DATA TO USE
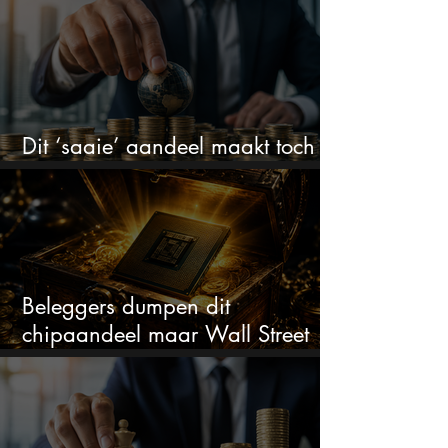
Dit ‘saaie’ aandeel maakt toch
bizar veel winst
Beleggers dumpen dit
chipaandeel maar Wall Street
ziet een zeldzame koopkans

TASK PROMPT
Convert the text read from the entries above into a JSON list of strings, one string per line, with blank lines dropped and the pictures left out.

ANSWER SECTION
[
  "Dit ‘saaie’ aandeel maakt toch",
  "bizar veel winst",
  "Beleggers dumpen dit",
  "chipaandeel maar Wall Street",
  "ziet een zeldzame koopkans"
]